Loading the datasets to use into memory and summarizing its contents

## [1] "Number of lines in blog: 899288"

## [1] "Number of lines in twitter: 2360148"

## [1] "Number of lines in News: 77259"

2. Exploatory Analysis

Exploring the words counts in the files

I made a count the total words in the files and summarise it for a initial look the content

## [1] "Summary of Words in Blog file:"

##    Min. 1st Qu.  Median    Mean 3rd Qu.    Max. 
##    0.00    9.00   28.00   41.75   60.00 6726.00

## [1] "Summary of Words in Twitter file:"

##    Min. 1st Qu.  Median    Mean 3rd Qu.    Max. 
##    1.00    7.00   12.00   12.75   18.00   47.00

## [1] "Summary of Words in News file:"

##    Min. 1st Qu.  Median    Mean 3rd Qu.    Max. 
##    1.00   19.00   32.00   34.62   46.00 1123.00

## `stat_bin()` using `bins = 30`. Pick better value with `binwidth`.

## `stat_bin()` using `bins = 30`. Pick better value with `binwidth`.

## `stat_bin()` using `bins = 30`. Pick better value with `binwidth`.

Sampling the files

In this exploratory stage, i took a sample to handle better the processing of the data. I took 1000 rows from each file and consolidate in a single data frame.

set.seed(7472)
sBlog <- fBlog[sample(1:length(fBlog), 1000)]
sTwitter <- fTwitter[sample(1:length(fTwitter), 1000)]
sNews <- fNews[sample(1:length(fNews), 1000)]
# Conslidating the sample files
sData <- c(sTwitter,sNews,sBlog)

Cleaning the sample

Applique some clean task in the sample, removing Puntuation, Numbers, etc.

library(tm)

## Loading required package: NLP

## 
## Attaching package: 'NLP'

## The following object is masked from 'package:ggplot2':
## 
##     annotate

Corp <- Corpus(VectorSource(sData))
sSpce  <- content_transformer(function(x, pattern) gsub(pattern, " ", x))
Corp <- tm_map(Corp, sSpce,"\"|/|@|\\|")
Corp <- tm_map(Corp, content_transformer(tolower))
Corp <- tm_map(Corp, removePunctuation)
Corp <- tm_map(Corp, removeNumbers)
Corp <- tm_map(Corp, stripWhitespace)
Corp <- tm_map(Corp, removeWords, stopwords('english'))

Creating ngrams

Start creating nGrams, biGrams and triGrams to see some specific infomation about the data

library(RWeka)
fNGrams <- function(Corp, grams, top) {
  ngram <- NGramTokenizer(Corp, Weka_control(min = grams, max = grams,
                                             delimiters = " \\r\\n\\t.,;:\"()?!"))
  ngram <- data.frame(table(ngram))
  ngram <- ngram[order(ngram$Freq, decreasing = TRUE),][1:top,]
  colnames(ngram) <- c("Words","Count")
  ngram
}
moGrams   <- fNGrams(Corp, 1, 50)
biGrams     <- fNGrams(Corp, 2, 50)
triGrams    <- fNGrams(Corp, 3, 50)

PLotting the Ngrams

PLot the NGrams to examinate the most frequent terms.

3. INITIALS OBSERVATIONS

a. the data source is in a free format, and comes with a lot of useless content, for that reason is important to make carefully some task to process, clean and transforms in proper order to obtain significant information to build a model.
b.
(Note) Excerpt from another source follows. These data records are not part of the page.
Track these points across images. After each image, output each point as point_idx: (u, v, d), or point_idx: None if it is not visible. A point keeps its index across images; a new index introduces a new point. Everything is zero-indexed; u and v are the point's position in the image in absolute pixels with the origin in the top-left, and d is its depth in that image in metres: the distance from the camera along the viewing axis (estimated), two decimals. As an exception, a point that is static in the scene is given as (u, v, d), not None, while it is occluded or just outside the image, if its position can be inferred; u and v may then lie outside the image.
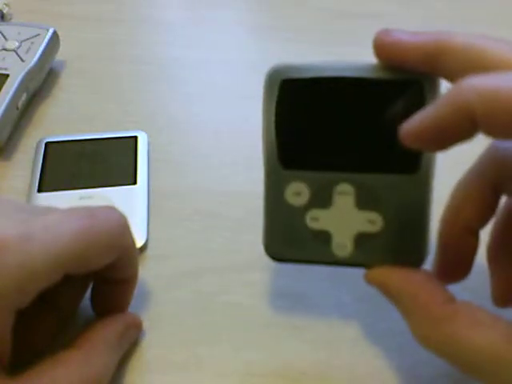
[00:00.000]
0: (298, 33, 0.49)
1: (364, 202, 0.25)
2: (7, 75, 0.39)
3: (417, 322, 0.23)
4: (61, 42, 0.45)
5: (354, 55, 0.46)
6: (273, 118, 0.25)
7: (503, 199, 0.26)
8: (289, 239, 0.26)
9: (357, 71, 0.24)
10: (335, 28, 0.49)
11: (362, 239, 0.25)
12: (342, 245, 0.25)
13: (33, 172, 0.36)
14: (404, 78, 0.24)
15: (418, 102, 0.24)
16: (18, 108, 0.39)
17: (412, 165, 0.25)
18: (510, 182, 0.25)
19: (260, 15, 0.51)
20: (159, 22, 0.50)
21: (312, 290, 0.31)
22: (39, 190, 0.34)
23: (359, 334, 0.29)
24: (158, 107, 0.42)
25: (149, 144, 0.38)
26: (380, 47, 0.24)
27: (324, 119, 0.25)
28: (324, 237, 0.25)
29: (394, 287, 0.24)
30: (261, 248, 0.33)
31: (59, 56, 0.45)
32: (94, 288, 0.28)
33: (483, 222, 0.26)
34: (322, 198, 0.25)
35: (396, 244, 0.25)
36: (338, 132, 0.25)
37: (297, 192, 0.25)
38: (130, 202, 0.34)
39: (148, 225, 0.34)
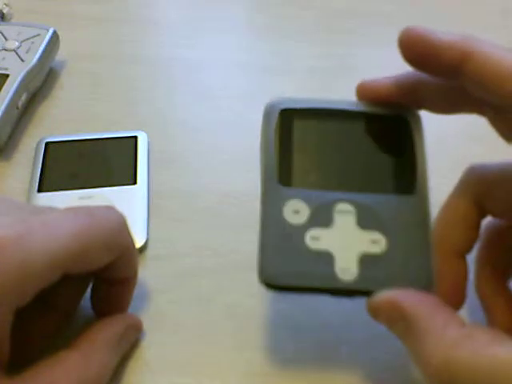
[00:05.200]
0: (298, 33, 0.49)
1: (365, 220, 0.24)
2: (7, 75, 0.39)
3: (434, 344, 0.21)
4: (61, 42, 0.44)
5: (354, 55, 0.46)
6: (272, 139, 0.26)
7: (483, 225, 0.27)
8: (288, 262, 0.24)
9: (349, 105, 0.27)
10: (335, 28, 0.49)
11: (366, 261, 0.24)
12: (346, 267, 0.24)
13: (33, 172, 0.36)
14: (391, 112, 0.27)
15: (405, 134, 0.26)
16: (18, 108, 0.39)
17: (408, 186, 0.25)
18: (491, 200, 0.26)
19: (260, 15, 0.51)
20: (159, 22, 0.50)
21: (312, 290, 0.31)
22: (39, 190, 0.34)
23: (359, 335, 0.29)
24: (158, 107, 0.42)
25: (149, 144, 0.38)
26: (361, 91, 0.27)
27: (320, 145, 0.26)
28: (326, 259, 0.24)
29: (409, 308, 0.22)
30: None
31: (59, 56, 0.45)
32: (94, 288, 0.28)
33: (470, 245, 0.27)
34: (322, 217, 0.25)
35: (402, 267, 0.24)
36: (335, 155, 0.26)
37: (296, 210, 0.25)
38: (129, 202, 0.34)
39: (148, 225, 0.34)
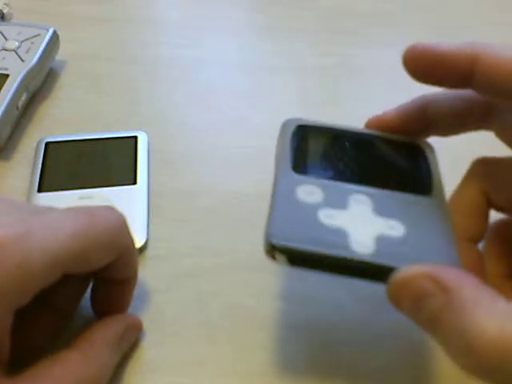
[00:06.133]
0: (298, 33, 0.49)
1: (381, 209, 0.23)
2: (7, 75, 0.39)
3: (486, 314, 0.19)
4: (61, 42, 0.45)
5: (354, 55, 0.46)
6: (288, 141, 0.26)
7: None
8: (299, 228, 0.22)
9: (362, 130, 0.28)
10: (335, 28, 0.49)
11: (384, 240, 0.22)
12: (362, 241, 0.22)
13: (33, 172, 0.36)
14: (404, 139, 0.27)
15: (418, 153, 0.27)
16: (18, 108, 0.39)
17: (425, 188, 0.25)
18: (497, 194, 0.26)
19: (260, 15, 0.51)
20: (159, 22, 0.50)
21: (312, 290, 0.31)
22: (39, 190, 0.34)
23: (359, 335, 0.29)
24: (158, 107, 0.42)
25: (149, 144, 0.38)
26: (371, 126, 0.28)
27: (335, 153, 0.26)
28: (340, 233, 0.22)
29: (453, 280, 0.20)
30: (261, 248, 0.32)
31: (59, 56, 0.45)
32: (94, 288, 0.28)
33: (481, 234, 0.27)
34: (337, 200, 0.24)
35: (425, 249, 0.22)
36: (350, 163, 0.26)
37: (309, 192, 0.24)
38: (129, 202, 0.34)
39: (148, 225, 0.34)
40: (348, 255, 0.21)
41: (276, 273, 0.32)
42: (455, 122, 0.27)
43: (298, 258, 0.21)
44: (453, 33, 0.49)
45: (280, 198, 0.23)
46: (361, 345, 0.29)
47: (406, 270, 0.21)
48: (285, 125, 0.28)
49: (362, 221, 0.23)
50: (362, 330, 0.29)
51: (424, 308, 0.20)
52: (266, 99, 0.42)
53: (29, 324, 0.26)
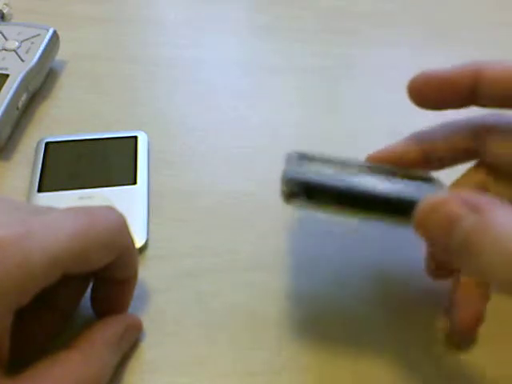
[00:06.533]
0: (298, 33, 0.49)
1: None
2: (7, 75, 0.39)
3: None
4: (61, 42, 0.45)
5: (354, 55, 0.46)
6: (294, 156, 0.25)
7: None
8: (315, 172, 0.22)
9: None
10: (335, 28, 0.49)
11: (398, 190, 0.22)
12: (379, 183, 0.22)
13: (33, 172, 0.36)
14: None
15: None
16: (18, 108, 0.39)
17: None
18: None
19: (260, 15, 0.51)
20: (159, 22, 0.50)
21: (312, 290, 0.31)
22: (39, 190, 0.34)
23: (360, 335, 0.29)
24: (158, 107, 0.42)
25: (149, 144, 0.38)
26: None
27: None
28: (356, 180, 0.22)
29: (482, 200, 0.20)
30: (261, 248, 0.33)
31: (59, 56, 0.45)
32: (94, 288, 0.28)
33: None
34: (348, 172, 0.23)
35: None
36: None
37: (319, 169, 0.24)
38: (129, 202, 0.34)
39: (148, 225, 0.34)
40: (366, 189, 0.20)
41: (276, 272, 0.32)
42: (452, 157, 0.28)
43: (317, 190, 0.20)
44: (453, 33, 0.49)
45: (291, 167, 0.23)
46: (361, 345, 0.29)
47: (436, 196, 0.20)
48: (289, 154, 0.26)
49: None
50: (363, 330, 0.29)
51: (457, 231, 0.20)
52: (265, 99, 0.42)
53: (29, 324, 0.26)
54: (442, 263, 0.28)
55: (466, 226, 0.20)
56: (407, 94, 0.26)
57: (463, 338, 0.28)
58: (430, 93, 0.26)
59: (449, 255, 0.20)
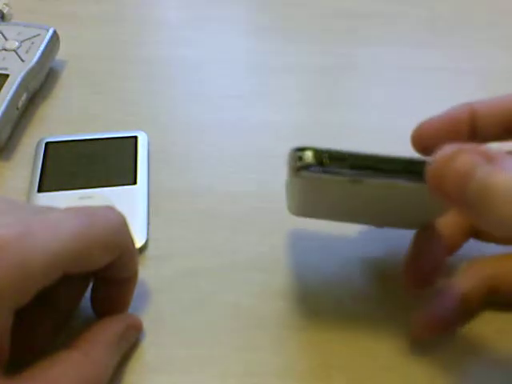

The size of the files forces to take samples to work in the stage of construction and analysis of the model, and will require and additional effort to optimize the app’s time response

4. NEXT STEPS

Tockenization of words with Ngrams.
Work with a small sample to get more useful info (~5%).
Works with data compression.
Segment and reduce the data to select the more relevant info.
Use Machine Learning tecniques to develop the predictive model.